▶ [What to work on] Below are the entries; return exactly the line with "Percentage of applicable" and every later line, without anything else.

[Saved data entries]
..........

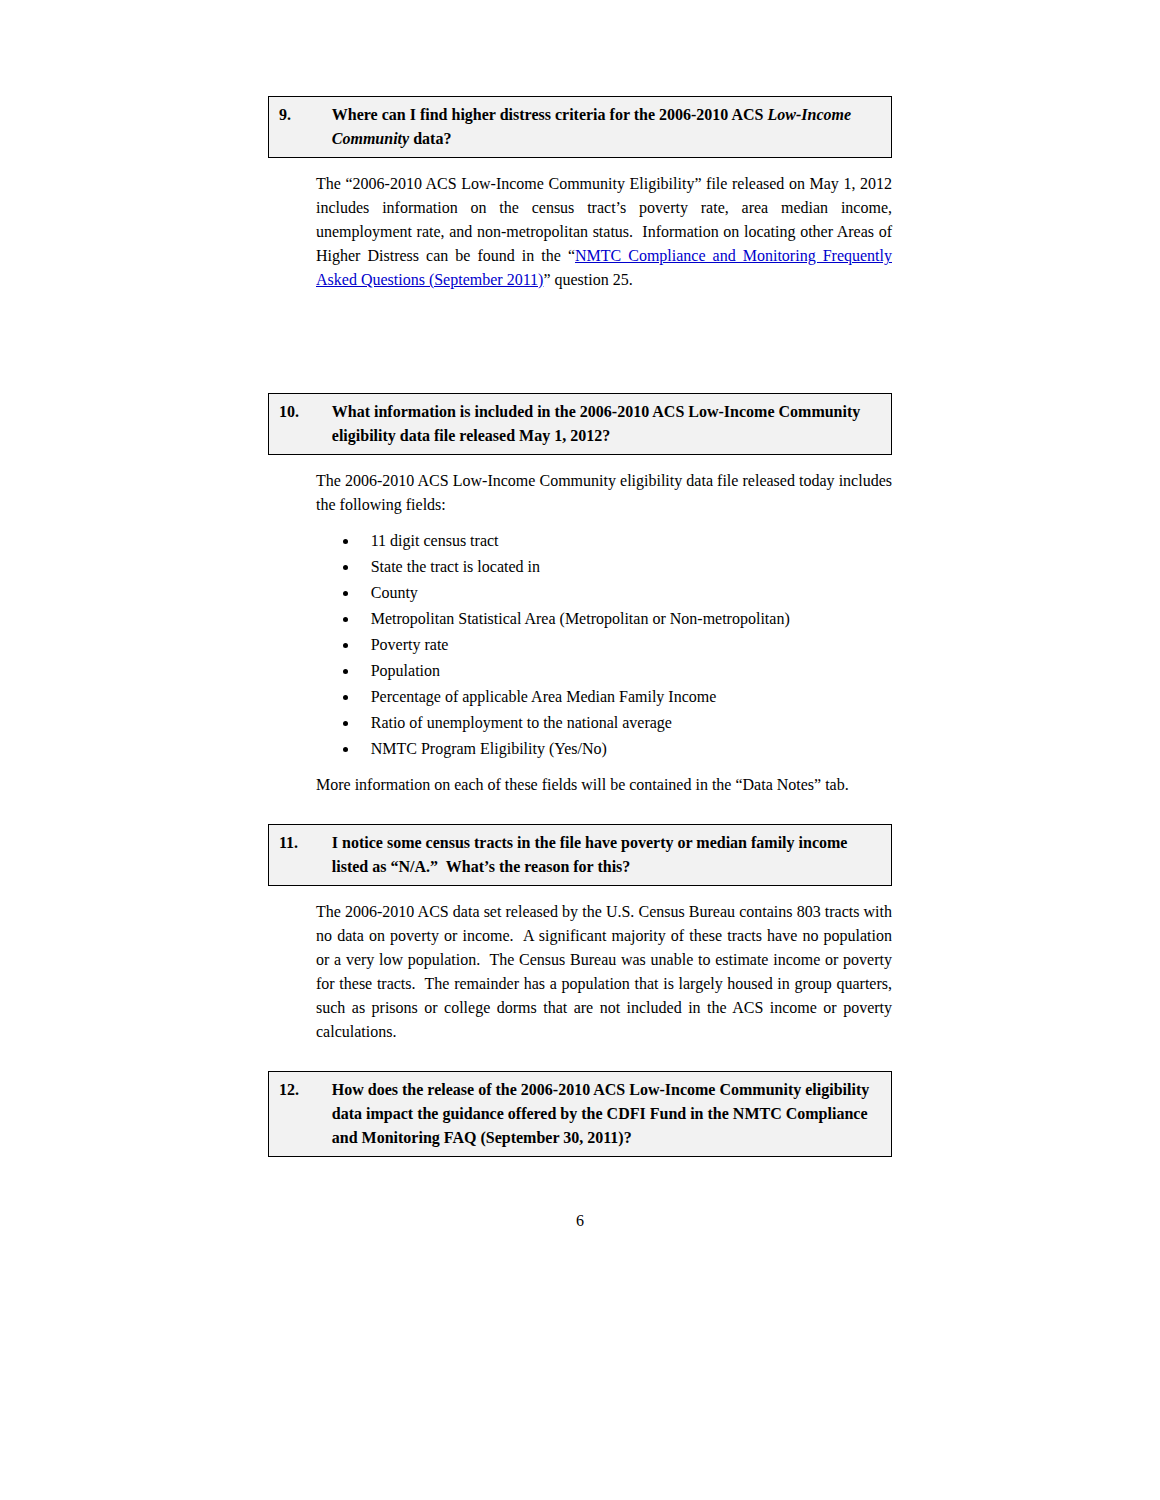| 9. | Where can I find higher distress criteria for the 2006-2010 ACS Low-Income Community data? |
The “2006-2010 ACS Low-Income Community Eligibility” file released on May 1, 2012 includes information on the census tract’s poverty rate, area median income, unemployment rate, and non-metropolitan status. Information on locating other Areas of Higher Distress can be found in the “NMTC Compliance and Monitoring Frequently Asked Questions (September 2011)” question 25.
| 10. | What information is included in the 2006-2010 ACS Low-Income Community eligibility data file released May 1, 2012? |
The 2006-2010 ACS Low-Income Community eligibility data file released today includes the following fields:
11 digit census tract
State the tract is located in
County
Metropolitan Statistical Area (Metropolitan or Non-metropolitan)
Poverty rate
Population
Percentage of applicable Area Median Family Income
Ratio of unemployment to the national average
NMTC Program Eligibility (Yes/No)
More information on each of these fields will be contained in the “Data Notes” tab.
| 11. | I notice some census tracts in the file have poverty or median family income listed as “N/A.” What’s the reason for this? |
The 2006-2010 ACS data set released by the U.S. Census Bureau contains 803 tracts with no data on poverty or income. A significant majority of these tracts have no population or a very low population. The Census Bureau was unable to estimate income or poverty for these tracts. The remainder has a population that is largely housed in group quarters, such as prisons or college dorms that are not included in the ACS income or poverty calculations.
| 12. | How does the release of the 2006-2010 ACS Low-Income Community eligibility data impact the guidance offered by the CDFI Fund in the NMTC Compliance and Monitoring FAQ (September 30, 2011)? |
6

..........

▶ [Exercise solution]
Percentage of applicable Area Median Family Income
Ratio of unemployment to the national average
NMTC Program Eligibility (Yes/No)
More information on each of these fields will be contained in the “Data Notes” tab.
| 11. | I notice some census tracts in the file have poverty or median family income listed as “N/A.” What’s the reason for this? |
The 2006-2010 ACS data set released by the U.S. Census Bureau contains 803 tracts with no data on poverty or income. A significant majority of these tracts have no population or a very low population. The Census Bureau was unable to estimate income or poverty for these tracts. The remainder has a population that is largely housed in group quarters, such as prisons or college dorms that are not included in the ACS income or poverty calculations.
| 12. | How does the release of the 2006-2010 ACS Low-Income Community eligibility data impact the guidance offered by the CDFI Fund in the NMTC Compliance and Monitoring FAQ (September 30, 2011)? |
6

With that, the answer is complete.